Error converting mode output txt to PMML
TGalaxy opened this issue · 6 comments
Got the following error when converting txt to PMML
Exception in thread "main" java.lang.IndexOutOfBoundsException: Index: 122, Size: 1
at java.util.ArrayList.rangeCheck(Unknown Source)
at java.util.ArrayList.get(Unknown Source)
at org.jpmml.lightgbm.GBDT.encodeSchema(
at org.jpmml.lightgbm.GBDT.encodePMML(
at org.jpmml.lightgbm.Main.main(
For security reason I couldn't attach the model txt file. But could you explain what the error means? Trying to see if I can give you a toy example
But could you explain what the error means?
It means that your LightGBM model text file is internally inconsistent - there is a hint that some attribute should contain at least 123 elements, but the parser only finds a single element.
As the exception happens during schema parsing, then I believe there's something wrong with the specification of categorical columns.
For security reason I couldn't attach the model txt file
Then you need to debug this issue locally.
Trying to see if I can give you a toy example
Keeping this issue open for a couple of days. If I don't see a reproducible example during that timeframe, then I'll close it as "invalid".
As the exception happens during schema parsing, then I believe there's something wrong with the specification of categorical columns.
One shouldn't be working with LightGBM model text files directly.
I believe this exception would be avoided if you interacted with LightGBM using some high-level framework such as Scikit-Learn, which takes care of feature engineering and specification needs.
Thanks for your reply. I was trying to created a toy example, i.e., selected a few features from the original data including the categorical feature. It works smoothly. However it still does not work with all the features.
Here is my code:
d_train = lgb.Dataset(train[feature_list], label=train.tag,categorical_feature=categorical_feature)

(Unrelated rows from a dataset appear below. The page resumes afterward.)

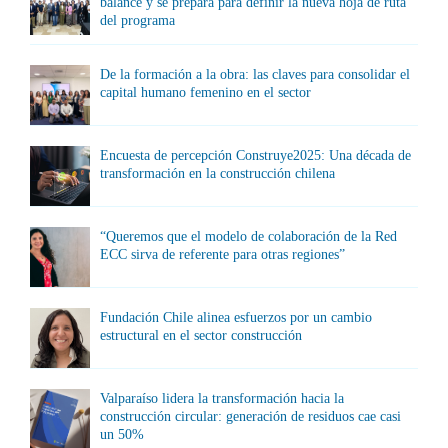
balance y se prepara para definir la nueva hoja de ruta
del programa
De la formación a la obra: las claves para consolidar el
capital humano femenino en el sector
Encuesta de percepción Construye2025: Una década de
transformación en la construcción chilena
“Queremos que el modelo de colaboración de la Red
ECC sirva de referente para otras regiones”
Fundación Chile alinea esfuerzos por un cambio
estructural en el sector construcción
Valparaíso lidera la transformación hacia la
construcción circular: generación de residuos cae casi
un 50%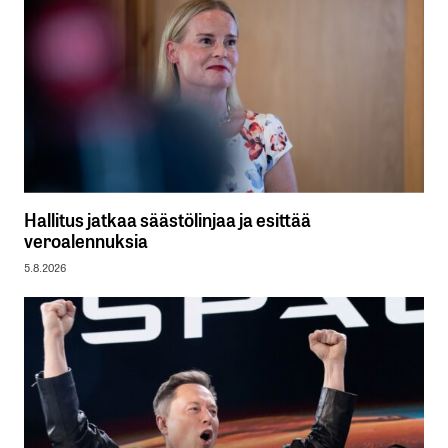
Hallitus jatkaa säästölinjaa ja esittää
veroalennuksia
5.8.2026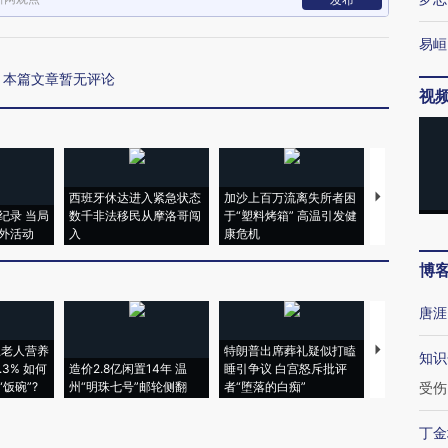
易峘
本篇文章暂无评论
视
西班牙休达进入紧急状态
加沙上百万流离失所者困
视线｜HYR
纪录 当局
数千非法移民从摩洛哥闯
于“塑料烤箱” 高温引发健
术：是什么
外活动
入
康危机
心“花钱找虐
博
唐涯
上老人营养
特朗普出席葬礼疑似打瞌
视线｜全球
知识
3% 如何
造价2.8亿闲置14年 温
睡引争议 白宫怒斥批评
97个 印度如
饭碗”?
州“明珠七号”邮轮侧翻
者“堕落的白痴”
的夏天
受伤
丁金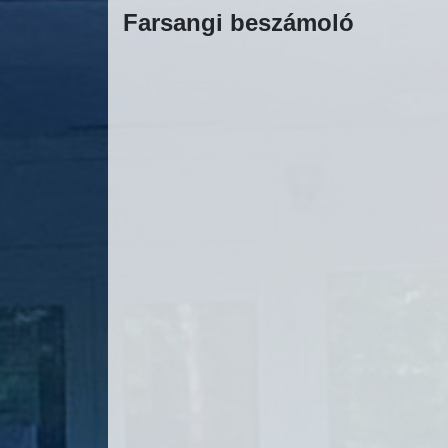
Farsangi beszámoló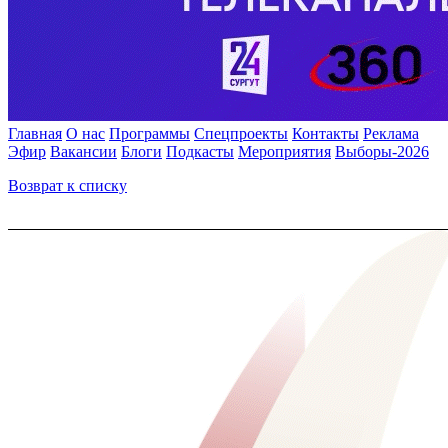
Главная
О нас
Программы
Спецпроекты
Контакты
Реклама
Эфир
Вакансии
Блоги
Подкасты
Мероприятия
Выборы-2026
Возврат к списку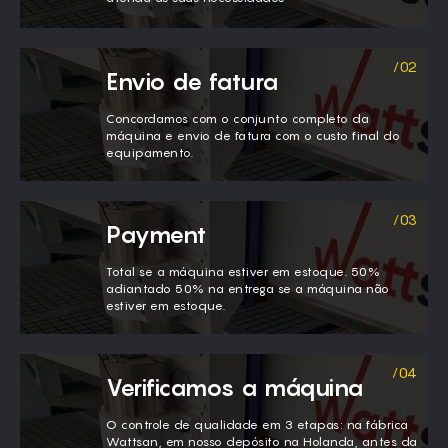
Envio de fatura
Concordamos com o conjunto completo da
máquina e envio de fatura com o custo final do
equipamento.
Payment
Total se a máquina estiver em estoque. 50%
adiantado 50% na entrega se a máquina não
estiver em estoque.
Verificamos a máquina
O controle de qualidade em 3 etapas: na fábrica
Wattsan, em nosso depósito na Holanda, antes da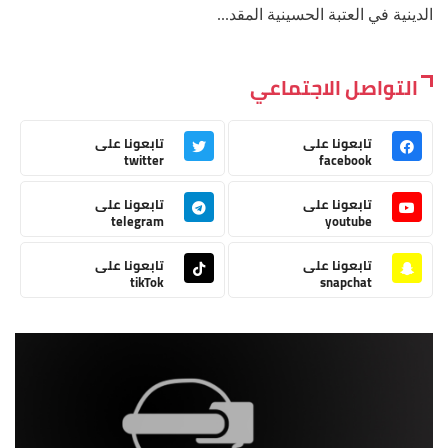
الدينية في العتبة الحسينية المقد...
التواصل الاجتماعي
تابعونا على
تابعونا على
twitter
facebook
تابعونا على
تابعونا على
telegram
youtube
تابعونا على
تابعونا على
tikTok
snapchat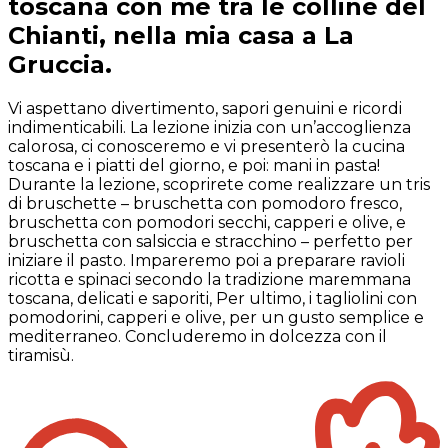
toscana con me tra le colline del
Chianti, nella mia casa a La
Gruccia.
Vi aspettano divertimento, sapori genuini e ricordi
indimenticabili. La lezione inizia con un’accoglienza
calorosa, ci conosceremo e vi presenterò la cucina
toscana e i piatti del giorno, e poi: mani in pasta!
Durante la lezione, scoprirete come realizzare un tris
di bruschette – bruschetta con pomodoro fresco,
bruschetta con pomodori secchi, capperi e olive, e
bruschetta con salsiccia e stracchino – perfetto per
iniziare il pasto. Impareremo poi a preparare ravioli
ricotta e spinaci secondo la tradizione maremmana
toscana, delicati e saporiti, Per ultimo, i tagliolini con
pomodorini, capperi e olive, per un gusto semplice e
mediterraneo. Concluderemo in dolcezza con il
tiramisù.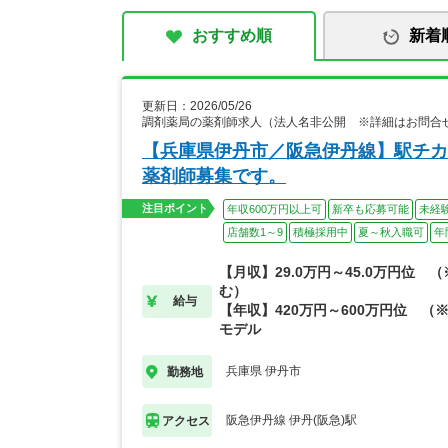
おすすめ順
新着
更新日：2026/05/26
調剤薬局の薬剤師求人（法人名非公開 ※詳細はお問合
【兵庫県伊丹市／阪急伊丹線】駅チカ
薬剤師募集です。
注目ポイント
年収600万円以上可
新卒も応募可能
未経
店舗数1～9
積極採用中
夏～秋入職可
年
【月収】29.0万円～45.0万円位 
む）
給与
【年収】420万円～600万円位 （
モデル
兵庫県 伊丹市
勤務地
阪急伊丹線 伊丹(阪急)駅
アクセス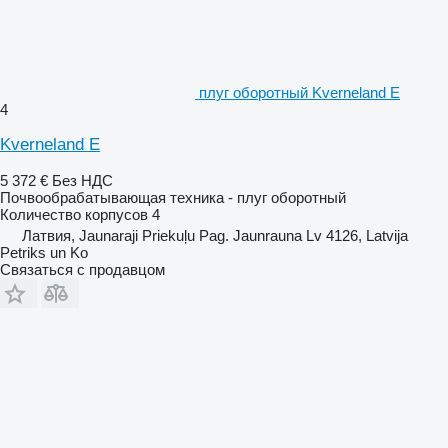
плуг оборотный Kverneland E
4
Kverneland E
5 372 €
Без НДС
Почвообрабатывающая техника - плуг оборотный
Количество корпусов
4
Латвия, Jaunaraji Priekuļu Pag. Jaunrauna Lv 4126, Latvija
Petriks un Ko
Связаться с продавцом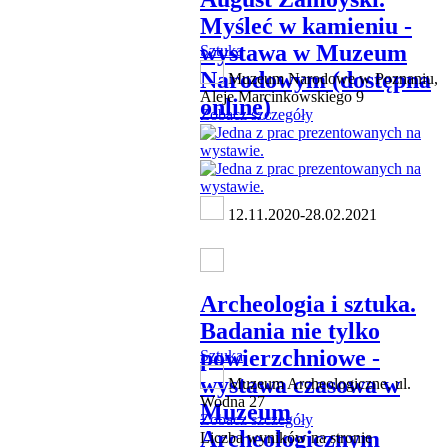
Myśleć w kamieniu -
wystawa w Muzeum
Sztuka
Narodowym (dostępna
Muzeum Narodowe w Poznaniu,
Aleje Marcinkowskiego 9
online)
Zobacz szczegóły
12.11.2020-28.02.2021
Archeologia i sztuka.
Badania nie tylko
powierzchniowe -
Sztuka
wystawa czasowa w
Muzeum Archeologiczne, ul.
Wodna 27
Muzeum
Zobacz szczegóły
Archeologicznym
Liczba wyników na stronie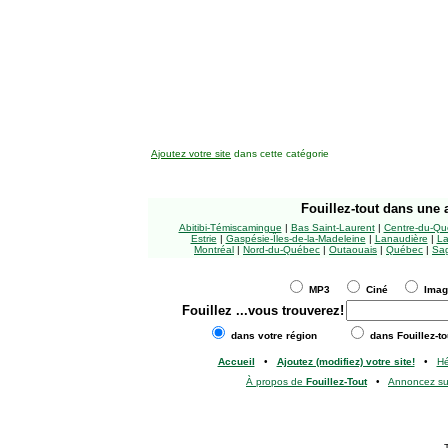
Ajoutez votre site
dans cette catégorie
Fouillez-tout
dans une a
Abitibi-Témiscamingue
|
Bas Saint-Laurent
|
Centre-du-Qu
Estrie
|
Gaspésie-Îles-de-la-Madeleine
|
Lanaudière
|
La
Montréal
|
Nord-du-Québec
|
Outaouais
|
Québec
|
Sag
MP3
Ciné
Ima
Fouillez
...vous trouverez!
dans votre région
dans Fouillez-to
Accueil
•
Ajoutez (modifiez) votre site!
•
H
À propos de
Fouillez-Tout
•
Annoncez s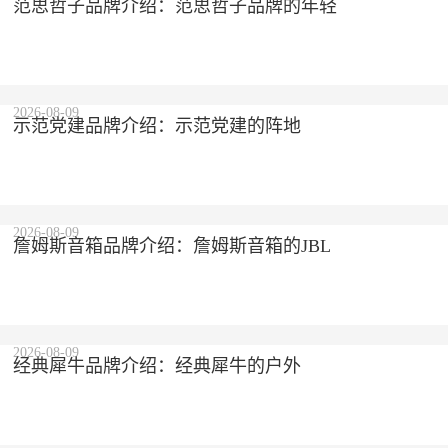
范思哲子品牌介绍：范思哲子品牌的年轻
2026-08-09
示范党建品牌介绍：示范党建的阵地
2026-08-09
詹姆斯音箱品牌介绍：詹姆斯音箱的JBL
2026-08-09
经典犀牛品牌介绍：经典犀牛的户外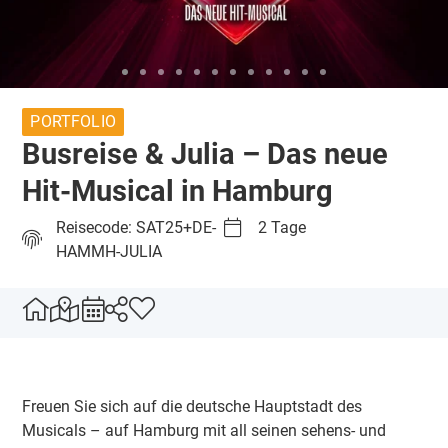
PORTFOLIO
Busreise & Julia – Das neue
Hit-Musical in Hamburg
Reisecode: SAT25+DE-
2 Tage
HAMMH-JULIA
Freuen Sie sich auf die deutsche Hauptstadt des
Musicals – auf Hamburg mit all seinen sehens- und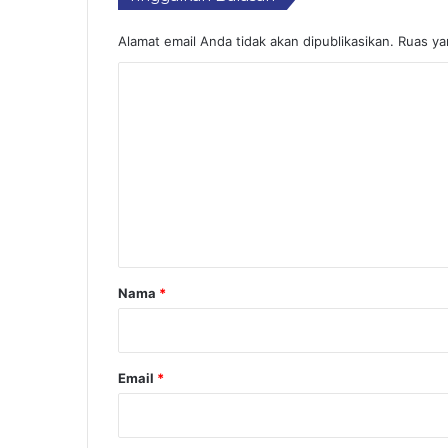
Alamat email Anda tidak akan dipublikasikan.
Ruas ya
K
o
m
e
n
t
a
r
Nama
*
*
Email
*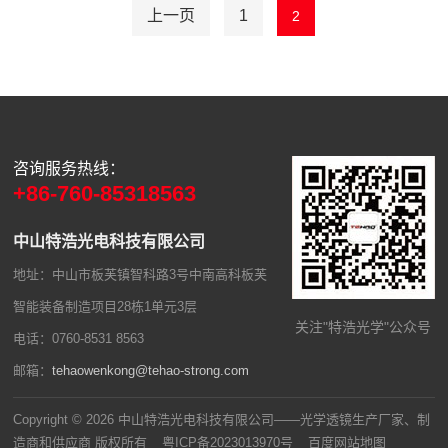
上一页
1
2
咨询服务热线：
+86-760-85318563
中山特浩光电科技有限公司
地址：中山市板芙镇智科路3号中南高科板芙
智能装备制造项目28栋1单元3层
关注"特浩光学"公众号
电话：0760-8531 8563
邮箱：
tehaowenkong@tehao-strong.com
Copyright © 2026 中山特浩光电科技有限公司——光学透镜生产厂家、制
造商和供应商 版权所有
粤ICP备2023013970号
百度网站地图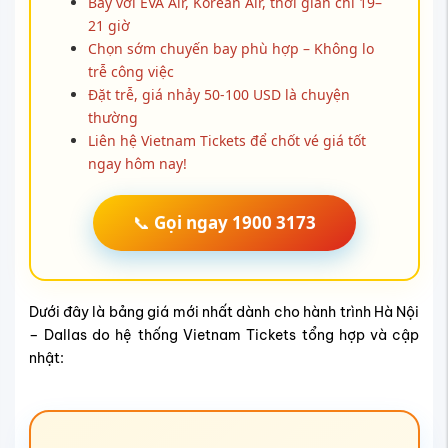
Bay với EVA Air, Korean Air, thời gian chỉ 19–
21 giờ
Chọn sớm chuyến bay phù hợp – Không lo
trễ công việc
Đặt trễ, giá nhảy 50-100 USD là chuyện
thường
Liên hệ Vietnam Tickets để chốt vé giá tốt
ngay hôm nay!
📞
Gọi ngay 1900 3173
Dưới đây là bảng giá mới nhất dành cho hành trình Hà Nội
– Dallas do hệ thống Vietnam Tickets tổng hợp và cập
nhật:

d_validation = lgb.Dataset(validation[feature_list],label=validation.tag,categorical_feature=categorical_feature)
model = lgb.train(params, d_train, valid_sets=d_validation, early_stopping_rounds=50, verbose_eval=100)
model.save_model('lgbm.txt', num_iteration=model.best_iteration)
I will force all the other features (other than categorical) to be float and run it again.
I forced categorical features to be type category and others to be float64. However, I still got the same error
Exception in thread "main" java.lang.IndexOutOfBoundsException: Index: 119, Size: 69
at java.util.ArrayList.rangeCheck(Unknown Source)
at java.util.ArrayList.get(Unknown Source)
at org.jpmml.lightgbm.GBDT.encodeSchema(
at org.jpmml.lightgbm.GBDT.encodePMML(
at org.jpmml.lightgbm.Main.main(
Your feature specification code is wrong. However, it's impossible for me to be any specific, because the posted exception stack trace(s) do not contain enough actionable information.
Closing as invalid/not reproducible.
@vruusmann Hello, I also encounter this problem. And I count the pandas_categorical number is right, but when convert, it also out of bounds.where could the redundant number from?